■ PROBLEM ■
Please lay out the rows as a Markdown table with the columns n and Line, starting at the first row and ending at the row that contains "Deze website maakt gebruik van cookies", both included. Give each row's number under n and its text under Line, and leave out any blank rows.
--- MATERIAL PROVIDED ---
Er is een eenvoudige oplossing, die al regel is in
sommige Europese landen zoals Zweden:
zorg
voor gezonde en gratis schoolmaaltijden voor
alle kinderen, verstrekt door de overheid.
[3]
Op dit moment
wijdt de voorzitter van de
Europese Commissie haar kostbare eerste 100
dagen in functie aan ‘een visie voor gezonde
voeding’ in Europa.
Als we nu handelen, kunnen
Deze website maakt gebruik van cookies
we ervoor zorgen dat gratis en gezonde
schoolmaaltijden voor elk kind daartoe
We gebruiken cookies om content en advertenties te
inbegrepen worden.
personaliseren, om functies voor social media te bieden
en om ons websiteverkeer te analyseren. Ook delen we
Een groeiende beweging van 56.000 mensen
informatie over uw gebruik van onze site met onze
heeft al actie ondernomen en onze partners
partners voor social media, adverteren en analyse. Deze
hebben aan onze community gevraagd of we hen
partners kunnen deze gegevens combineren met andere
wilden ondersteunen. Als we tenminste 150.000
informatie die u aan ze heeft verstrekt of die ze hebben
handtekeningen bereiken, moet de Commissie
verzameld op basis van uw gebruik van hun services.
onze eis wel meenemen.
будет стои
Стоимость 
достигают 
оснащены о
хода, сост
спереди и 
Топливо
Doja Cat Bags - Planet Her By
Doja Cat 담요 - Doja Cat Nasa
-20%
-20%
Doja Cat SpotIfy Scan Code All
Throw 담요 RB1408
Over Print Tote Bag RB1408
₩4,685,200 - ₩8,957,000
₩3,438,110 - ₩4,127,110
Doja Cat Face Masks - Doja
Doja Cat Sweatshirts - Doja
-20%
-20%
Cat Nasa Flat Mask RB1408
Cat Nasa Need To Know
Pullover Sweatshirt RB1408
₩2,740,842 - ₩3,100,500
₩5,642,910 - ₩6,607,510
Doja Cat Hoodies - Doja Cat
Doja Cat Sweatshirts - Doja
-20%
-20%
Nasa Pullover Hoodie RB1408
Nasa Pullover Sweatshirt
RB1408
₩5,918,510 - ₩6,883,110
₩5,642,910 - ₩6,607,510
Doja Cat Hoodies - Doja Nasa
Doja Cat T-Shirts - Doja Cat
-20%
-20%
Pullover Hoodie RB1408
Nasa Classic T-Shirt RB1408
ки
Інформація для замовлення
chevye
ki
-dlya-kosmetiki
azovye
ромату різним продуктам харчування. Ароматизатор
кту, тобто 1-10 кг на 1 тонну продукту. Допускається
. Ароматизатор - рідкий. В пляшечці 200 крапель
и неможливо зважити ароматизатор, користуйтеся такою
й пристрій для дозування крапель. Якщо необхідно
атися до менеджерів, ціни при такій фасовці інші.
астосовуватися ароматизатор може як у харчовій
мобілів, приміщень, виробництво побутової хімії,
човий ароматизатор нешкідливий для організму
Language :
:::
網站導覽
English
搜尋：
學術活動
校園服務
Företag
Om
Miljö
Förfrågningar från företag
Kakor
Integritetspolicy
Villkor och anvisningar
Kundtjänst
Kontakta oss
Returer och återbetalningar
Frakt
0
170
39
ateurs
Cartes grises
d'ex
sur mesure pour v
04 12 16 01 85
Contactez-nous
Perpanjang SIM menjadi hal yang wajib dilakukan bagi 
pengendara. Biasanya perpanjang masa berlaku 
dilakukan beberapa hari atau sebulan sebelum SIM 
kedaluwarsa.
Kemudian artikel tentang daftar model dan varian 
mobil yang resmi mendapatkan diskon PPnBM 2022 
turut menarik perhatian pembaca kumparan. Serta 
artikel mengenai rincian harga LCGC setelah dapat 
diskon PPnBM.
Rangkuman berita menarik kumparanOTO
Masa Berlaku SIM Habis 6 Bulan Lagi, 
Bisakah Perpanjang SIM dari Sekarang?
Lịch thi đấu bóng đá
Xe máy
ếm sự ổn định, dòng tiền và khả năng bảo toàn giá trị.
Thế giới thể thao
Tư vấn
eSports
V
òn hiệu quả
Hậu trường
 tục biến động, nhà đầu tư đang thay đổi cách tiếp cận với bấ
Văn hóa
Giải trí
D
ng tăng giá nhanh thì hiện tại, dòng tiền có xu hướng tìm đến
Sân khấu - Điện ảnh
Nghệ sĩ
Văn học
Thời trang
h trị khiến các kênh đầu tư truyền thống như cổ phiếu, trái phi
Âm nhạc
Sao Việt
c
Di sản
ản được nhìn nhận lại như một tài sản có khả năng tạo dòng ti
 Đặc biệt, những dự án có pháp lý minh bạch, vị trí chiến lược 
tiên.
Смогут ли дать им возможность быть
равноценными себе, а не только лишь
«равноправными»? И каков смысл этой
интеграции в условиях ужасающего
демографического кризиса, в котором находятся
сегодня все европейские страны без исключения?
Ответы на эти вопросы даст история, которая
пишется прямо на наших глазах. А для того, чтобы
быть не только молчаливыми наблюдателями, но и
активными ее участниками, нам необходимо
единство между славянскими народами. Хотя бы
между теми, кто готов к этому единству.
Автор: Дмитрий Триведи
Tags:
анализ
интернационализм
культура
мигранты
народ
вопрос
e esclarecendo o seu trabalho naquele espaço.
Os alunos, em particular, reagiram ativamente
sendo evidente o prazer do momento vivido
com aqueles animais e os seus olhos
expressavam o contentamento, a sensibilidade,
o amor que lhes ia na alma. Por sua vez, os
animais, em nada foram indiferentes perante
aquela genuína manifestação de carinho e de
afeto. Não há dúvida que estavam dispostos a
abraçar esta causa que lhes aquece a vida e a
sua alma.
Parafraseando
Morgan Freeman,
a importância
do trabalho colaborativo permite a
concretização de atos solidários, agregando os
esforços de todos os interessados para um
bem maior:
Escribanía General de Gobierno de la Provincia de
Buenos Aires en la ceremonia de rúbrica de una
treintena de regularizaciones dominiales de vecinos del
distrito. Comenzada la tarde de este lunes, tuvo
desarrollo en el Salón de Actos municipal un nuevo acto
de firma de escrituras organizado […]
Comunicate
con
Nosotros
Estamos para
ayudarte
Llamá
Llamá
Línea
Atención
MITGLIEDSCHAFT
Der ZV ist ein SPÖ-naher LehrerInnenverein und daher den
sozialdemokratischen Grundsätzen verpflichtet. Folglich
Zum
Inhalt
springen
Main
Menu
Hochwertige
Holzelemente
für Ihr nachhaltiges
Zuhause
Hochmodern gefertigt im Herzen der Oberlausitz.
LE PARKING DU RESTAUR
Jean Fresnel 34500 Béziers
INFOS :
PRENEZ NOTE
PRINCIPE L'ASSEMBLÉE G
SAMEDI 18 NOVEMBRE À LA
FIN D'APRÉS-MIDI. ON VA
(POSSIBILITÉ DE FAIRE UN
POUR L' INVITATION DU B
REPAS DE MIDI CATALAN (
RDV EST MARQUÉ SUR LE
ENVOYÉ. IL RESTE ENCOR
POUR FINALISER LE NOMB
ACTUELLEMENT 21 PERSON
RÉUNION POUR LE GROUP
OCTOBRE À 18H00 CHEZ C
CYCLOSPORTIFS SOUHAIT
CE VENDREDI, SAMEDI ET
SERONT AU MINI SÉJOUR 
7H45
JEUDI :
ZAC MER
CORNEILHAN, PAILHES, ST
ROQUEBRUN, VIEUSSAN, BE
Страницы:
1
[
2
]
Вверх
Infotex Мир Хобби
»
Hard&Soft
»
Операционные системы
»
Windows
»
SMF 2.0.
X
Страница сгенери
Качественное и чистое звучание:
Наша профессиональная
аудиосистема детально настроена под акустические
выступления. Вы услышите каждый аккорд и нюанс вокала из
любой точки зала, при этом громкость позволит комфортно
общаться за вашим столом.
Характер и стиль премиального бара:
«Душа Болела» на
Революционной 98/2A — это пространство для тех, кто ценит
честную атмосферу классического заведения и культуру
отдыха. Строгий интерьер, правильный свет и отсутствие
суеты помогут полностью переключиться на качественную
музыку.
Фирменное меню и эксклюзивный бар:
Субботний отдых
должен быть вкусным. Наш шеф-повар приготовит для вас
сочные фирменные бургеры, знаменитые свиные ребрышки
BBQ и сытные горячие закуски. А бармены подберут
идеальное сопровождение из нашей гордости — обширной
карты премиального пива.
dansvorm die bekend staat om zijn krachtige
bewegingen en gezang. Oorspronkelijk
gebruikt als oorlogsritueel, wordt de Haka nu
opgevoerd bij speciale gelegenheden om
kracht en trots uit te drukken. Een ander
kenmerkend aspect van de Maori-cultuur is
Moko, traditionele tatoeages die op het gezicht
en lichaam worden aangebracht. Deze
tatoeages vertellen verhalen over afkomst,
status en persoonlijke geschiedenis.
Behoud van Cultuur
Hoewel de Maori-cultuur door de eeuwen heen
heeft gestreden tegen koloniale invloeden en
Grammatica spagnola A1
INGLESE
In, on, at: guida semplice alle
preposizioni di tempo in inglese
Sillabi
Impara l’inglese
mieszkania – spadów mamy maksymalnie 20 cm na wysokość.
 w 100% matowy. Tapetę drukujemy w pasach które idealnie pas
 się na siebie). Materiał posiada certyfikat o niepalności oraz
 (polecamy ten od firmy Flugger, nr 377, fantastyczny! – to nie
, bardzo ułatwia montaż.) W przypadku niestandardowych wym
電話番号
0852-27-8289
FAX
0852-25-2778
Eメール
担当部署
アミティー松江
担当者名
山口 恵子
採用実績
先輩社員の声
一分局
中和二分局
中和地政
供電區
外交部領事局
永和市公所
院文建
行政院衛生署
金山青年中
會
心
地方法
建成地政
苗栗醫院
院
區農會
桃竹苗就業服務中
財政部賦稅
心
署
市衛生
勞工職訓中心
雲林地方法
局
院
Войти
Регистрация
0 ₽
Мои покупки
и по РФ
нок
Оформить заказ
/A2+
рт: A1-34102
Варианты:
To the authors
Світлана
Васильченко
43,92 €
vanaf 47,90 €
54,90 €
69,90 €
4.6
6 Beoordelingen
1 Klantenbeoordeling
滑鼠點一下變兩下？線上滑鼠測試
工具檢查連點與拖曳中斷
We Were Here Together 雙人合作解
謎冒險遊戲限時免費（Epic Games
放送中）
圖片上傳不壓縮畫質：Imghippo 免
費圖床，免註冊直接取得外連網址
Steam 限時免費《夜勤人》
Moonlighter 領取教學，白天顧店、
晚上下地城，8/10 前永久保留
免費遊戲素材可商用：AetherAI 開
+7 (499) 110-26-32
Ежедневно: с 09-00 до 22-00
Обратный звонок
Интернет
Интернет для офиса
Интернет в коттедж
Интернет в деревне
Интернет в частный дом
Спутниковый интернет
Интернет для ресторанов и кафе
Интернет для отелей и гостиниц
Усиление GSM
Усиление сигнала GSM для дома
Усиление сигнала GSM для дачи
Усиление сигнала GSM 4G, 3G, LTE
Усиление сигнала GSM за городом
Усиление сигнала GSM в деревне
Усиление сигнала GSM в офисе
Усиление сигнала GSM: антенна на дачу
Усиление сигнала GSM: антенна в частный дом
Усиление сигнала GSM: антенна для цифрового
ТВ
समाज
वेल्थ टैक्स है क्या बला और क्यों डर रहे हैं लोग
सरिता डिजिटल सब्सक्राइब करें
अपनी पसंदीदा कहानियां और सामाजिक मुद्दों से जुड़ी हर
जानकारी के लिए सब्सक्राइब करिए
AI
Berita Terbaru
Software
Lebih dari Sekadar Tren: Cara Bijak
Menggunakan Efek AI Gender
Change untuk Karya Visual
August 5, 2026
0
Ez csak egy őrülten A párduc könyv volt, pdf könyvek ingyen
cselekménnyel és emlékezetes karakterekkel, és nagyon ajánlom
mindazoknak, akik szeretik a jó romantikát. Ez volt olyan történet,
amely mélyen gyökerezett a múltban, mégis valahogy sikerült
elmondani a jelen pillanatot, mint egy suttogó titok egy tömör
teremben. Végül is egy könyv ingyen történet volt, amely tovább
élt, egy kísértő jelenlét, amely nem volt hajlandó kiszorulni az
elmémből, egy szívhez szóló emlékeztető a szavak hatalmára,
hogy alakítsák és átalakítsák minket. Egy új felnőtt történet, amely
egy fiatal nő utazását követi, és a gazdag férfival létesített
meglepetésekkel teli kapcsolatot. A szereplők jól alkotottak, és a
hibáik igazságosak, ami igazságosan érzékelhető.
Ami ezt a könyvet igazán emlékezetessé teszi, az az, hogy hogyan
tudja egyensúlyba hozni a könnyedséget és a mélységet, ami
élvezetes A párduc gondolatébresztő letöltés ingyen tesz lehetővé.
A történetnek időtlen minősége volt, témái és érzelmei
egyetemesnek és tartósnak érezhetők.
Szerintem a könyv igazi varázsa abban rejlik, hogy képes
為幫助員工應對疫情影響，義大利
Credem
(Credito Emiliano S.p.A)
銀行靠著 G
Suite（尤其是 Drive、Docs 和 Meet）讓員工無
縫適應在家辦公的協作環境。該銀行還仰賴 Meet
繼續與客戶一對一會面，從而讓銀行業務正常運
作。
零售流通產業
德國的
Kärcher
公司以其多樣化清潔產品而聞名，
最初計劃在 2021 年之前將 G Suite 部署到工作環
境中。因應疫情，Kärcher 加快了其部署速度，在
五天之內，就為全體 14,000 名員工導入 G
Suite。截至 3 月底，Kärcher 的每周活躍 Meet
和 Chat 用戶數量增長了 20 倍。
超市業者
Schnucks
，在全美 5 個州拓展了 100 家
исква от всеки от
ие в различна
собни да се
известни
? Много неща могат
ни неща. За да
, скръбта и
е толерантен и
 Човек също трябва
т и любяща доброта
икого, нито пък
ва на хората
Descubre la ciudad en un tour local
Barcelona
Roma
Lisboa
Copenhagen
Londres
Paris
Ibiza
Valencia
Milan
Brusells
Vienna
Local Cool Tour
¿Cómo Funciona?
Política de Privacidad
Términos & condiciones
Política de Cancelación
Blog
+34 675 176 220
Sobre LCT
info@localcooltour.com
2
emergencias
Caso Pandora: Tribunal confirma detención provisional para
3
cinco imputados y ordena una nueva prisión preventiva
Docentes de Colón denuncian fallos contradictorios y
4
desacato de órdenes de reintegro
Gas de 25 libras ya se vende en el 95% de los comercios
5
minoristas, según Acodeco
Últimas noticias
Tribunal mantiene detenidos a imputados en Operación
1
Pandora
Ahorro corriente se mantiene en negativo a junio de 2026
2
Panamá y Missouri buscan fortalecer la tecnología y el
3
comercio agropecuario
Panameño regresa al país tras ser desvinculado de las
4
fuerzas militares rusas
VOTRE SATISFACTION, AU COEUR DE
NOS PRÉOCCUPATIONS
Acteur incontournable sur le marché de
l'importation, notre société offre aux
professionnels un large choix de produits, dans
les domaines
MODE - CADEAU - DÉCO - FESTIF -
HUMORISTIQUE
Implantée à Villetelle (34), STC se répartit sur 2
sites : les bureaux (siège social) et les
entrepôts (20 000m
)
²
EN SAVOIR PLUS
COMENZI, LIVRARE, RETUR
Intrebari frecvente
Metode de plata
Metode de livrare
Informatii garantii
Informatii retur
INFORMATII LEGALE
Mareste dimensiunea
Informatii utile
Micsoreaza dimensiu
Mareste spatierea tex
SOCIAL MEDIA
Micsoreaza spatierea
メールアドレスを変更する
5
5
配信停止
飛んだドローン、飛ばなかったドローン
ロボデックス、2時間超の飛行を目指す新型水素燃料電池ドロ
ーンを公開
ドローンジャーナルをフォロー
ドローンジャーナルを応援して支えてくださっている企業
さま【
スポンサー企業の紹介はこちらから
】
---
■ WRITTEN RESPONSE ■
| n | Line |
|---|---|
| 1 | Er is een eenvoudige oplossing, die al regel is in |
| 2 | sommige Europese landen zoals Zweden: |
| 3 | zorg |
| 4 | voor gezonde en gratis schoolmaaltijden voor |
| 5 | alle kinderen, verstrekt door de overheid. |
| 6 | [3] |
| 7 | Op dit moment |
| 8 | wijdt de voorzitter van de |
| 9 | Europese Commissie haar kostbare eerste 100 |
| 10 | dagen in functie aan ‘een visie voor gezonde |
| 11 | voeding’ in Europa. |
| 12 | Als we nu handelen, kunnen |
| 13 | Deze website maakt gebruik van cookies |